Land of Mine delivers an epic story in 101 minutes. The cast, fresh-faced adolescent German newcomers, is uniformly excellent, particularly the Danish lead Roland Moller as the gruff, avuncular Sgt. Leopold Rasmussen, whose job it is to lead lambs to the slaughter. Of special note is the heartbreaking story of real-life twin brothers Emil and Oskar Belton, the fate of whom is the film's moral pivot. Also outstanding is Louis Hofmann as Sebastian, the natural leader of the German teen prisoners who manages to get to the sergeant's softer side by manipulating a religious symbol.

At first the 40-something sergeant, who has seen his share of action, is all business with his young charges, barking out orders, physically abusing the lads, inducing tears, then punishing the offenders for their inability to suffer for the crimes of their compatriots and their nation's mad leader. Soon Sgt. Rasmussen grasps that he has entered a moral kill zone where what he is inflicting on these boys will take an unacceptable psychic toll on him.

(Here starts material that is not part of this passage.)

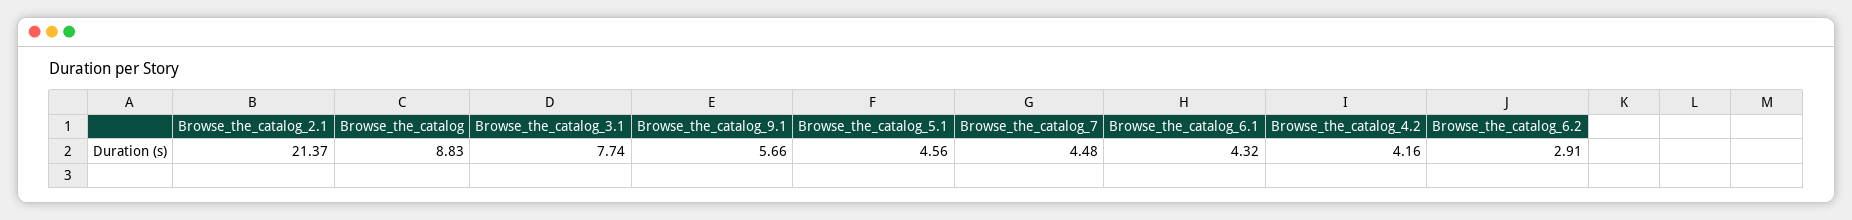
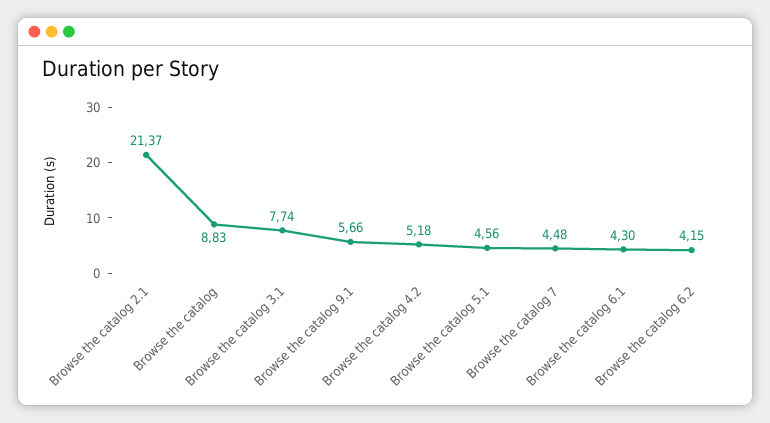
Browse_the_catalog_6.1: 4.32 -> 4.3
Browse_the_catalog_4.2: 4.16 -> 5.18
Browse_the_catalog_6.2: 2.91 -> 4.15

The tension ratchets up as a boy fiddles in the sand with disarming a weapon capable of destroying an armored vehicle. Just when we feel we can't take the pressure, the worst does happen, and we're exposed to the unbearable cries of a youth who has suffered a mortal wound but will not die soon. His comrades react to his pain and we see innocence defiled, with victims and victimizers rapidly exchanging places.

In a film that carefully rations out its big-speech moments, one comes when the sergeant appeals to his superiors on behalf of the boys, a few of whom have been sickened by eating vermin-tainted grain. Leaning over the desk of his commanding officer, Rasmussen metaphorically switches from the role of an old war dog to that of a representative from Amnesty International.

Sergeant: "These are small boys who cry for their mothers when they are afraid, whose legs and arms are being blown off."

Officer: "They are German, Carl, and if I hear one more thing about small boys, I will go down there and shoot them myself!"

Director Martin Zandvliet exposes us anew to the moral stakes when human beings cross the narrow line separating victims from criminal abusers. Land of Mine shows how quickly humans can change from hunters to prey, and how souls, moral high ground and the fate of innocent children can be sacrificed before the return of our better natures.